Le président de la Fédération québécoise des directions d’établissement, Nicolas Prévost, est à court de mots pour décrire la gestion qui doit se faire dans les écoles depuis quelques semaines. « Je ne sais plus quel terme utiliser », répète-t-il deux fois en entrevue.

« On peut aller jusqu’à 100 élèves isolés après une enquête [de la Santé publique]. On n’avait jamais vu un aussi grand nombre et ça touche beaucoup de membres du personnel. Ça nous cause de sérieux maux de tête », dit M Prévost.

En ces temps de pénurie de personnel, « on manque encore plus de monde », dit-il.

Oui, après un an de pandémie, les écoles secondaires ont l’habitude de faire l’enseignement à distance aux groupes confinés, mais quand on sort tous les surveillants ou les responsables d’activités parascolaires d’une école parce qu’ils ont été en contact avec un cas présumé, le problème est majeur si l’école reste ouverte.

« Comment peut-on avoir plein d’élèves si on n’a pas de monde pour s’en occuper ? », demande Éric Deguire, président de l’Association des directrices et directeurs généraux des établissements scolaires de l’enseignement privé.

Il a été rapporté à La Presse que dans certaines écoles, on demande au personnel de limiter les contacts entre eux pour réduire le nombre de personnes isolées si on soupçonne un variant. Ce n’est pas simple, dit M. Deguire.
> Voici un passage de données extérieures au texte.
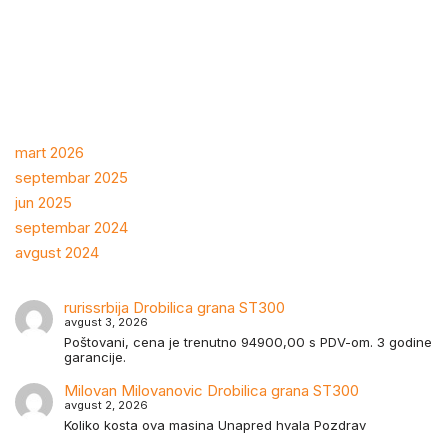
mart 2026
septembar 2025
jun 2025
septembar 2024
avgust 2024
rurissrbija
Drobilica grana ST300
avgust 3, 2026
Poštovani, cena je trenutno 94900,00 s PDV-om. 3 godine
garancije.
Milovan Milovanovic
Drobilica grana ST300
avgust 2, 2026
Koliko kosta ova masina Unapred hvala Pozdrav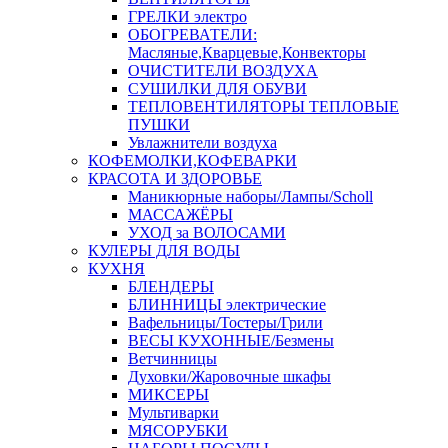
ГРЕЛКИ электро
ОБОГРЕВАТЕЛИ:
Масляные,Кварцевые,Конвекторы
ОЧИСТИТЕЛИ ВОЗДУХА
СУШИЛКИ ДЛЯ ОБУВИ
ТЕПЛОВЕНТИЛЯТОРЫ ТЕПЛОВЫЕ
ПУШКИ
Увлажнители воздуха
КОФЕМОЛКИ,КОФЕВАРКИ
КРАСОТА И ЗДОРОВЬЕ
Маникюрные наборы/Лампы/Scholl
МАССАЖЁРЫ
УХОД за ВОЛОСАМИ
КУЛЕРЫ ДЛЯ ВОДЫ
КУХНЯ
БЛЕНДЕРЫ
БЛИННИЦЫ электрические
Вафельницы/Тостеры/Грили
ВЕСЫ КУХОННЫЕ/Безмены
Ветчинницы
Духовки/Жаровочные шкафы
МИКСЕРЫ
Мультиварки
МЯСОРУБКИ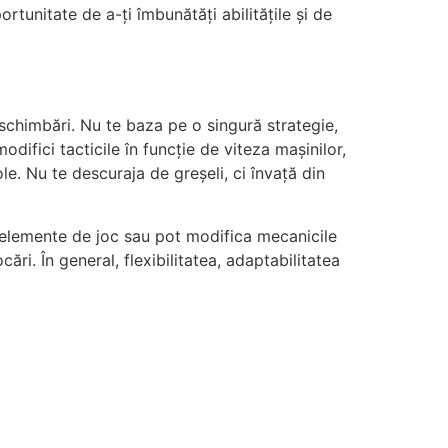
rtunitate de a-ți îmbunătăți abilitățile și de
 schimbări. Nu te baza pe o singură strategie,
 modifici tacticile în funcție de viteza mașinilor,
le. Nu te descuraja de greșeli, ci învață din
noi elemente de joc sau pot modifica mecanicile
ări. În general, flexibilitatea, adaptabilitatea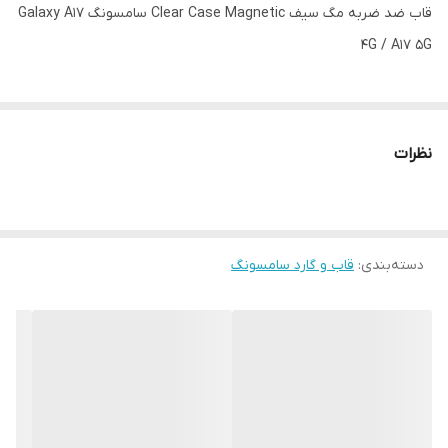
قاب ضد ضربه مگ سیف Clear Case Magnetic سامسونگ Galaxy A17
4G / A17 5G
نظرات
دسته‌بندی
:
قاب و گارد سامسونگ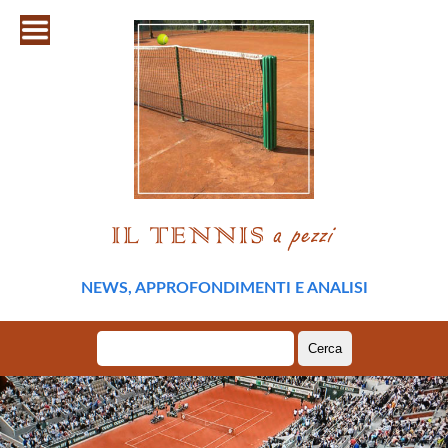
NEWS, APPROFONDIMENTI E ANALISI
Ricerca
per: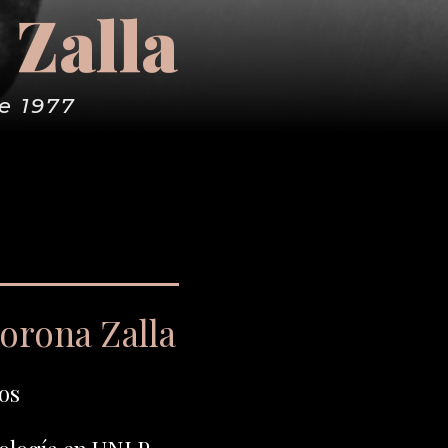
 Zalla
e 1977
orona Zalla
os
PHOTO FOURNIE PAR LE COLLÈGE ST-JEAN-VIANNEY

Éric Deguire, président de l’Association des directrices et directeurs généraux des établissements scolaires de l’enseignement privé

Il y a plein d’écoles qui n’ont pas de salles individuelles. Les gens doivent manger et enlever leur masque pour le faire ! Un de mes collègues a perdu dix membres de son personnel d’un coup parce qu’ils avaient mangé ensemble.

Éric Deguire, président de l’Association des directrices et directeurs généraux des établissements scolaires de l’enseignement privé

Également directeur d’un collège privé, il considère qu’il a eu de la chance depuis la montée des variants : la COVID-19 laisse ses élèves tranquilles depuis les Fêtes.

Ceux qui dirigent des écoles ont beau comprendre la chasse aux variants, il reste que la « gestion interne » est complexe. Quand la COVID-19 entre dans une école, des orthopédagogues ou des éducateurs spécialisés qui ne sont pas en isolement deviennent pour quelques semaines des titulaires de classe. Des enseignants vont remplacer des éducateurs au service de garde.

« On sollicite tout le monde et on remplace du mieux qu’on peut », dit Christian Coursol, directeur des écoles primaires de Mont-Laurier. Certains sont « irremplaçables » : en pénurie, trouver un autre psychologue relève presque du miracle.

Dans un tel contexte, est-il inquiet pour les services que reçoivent les élèves ? « Oui, mais pas seulement à cause de la COVID-19. La pénurie de main-d’œuvre est plus criante, mais avant même la pandémie, on s’inquiétait », dit M. Coursol.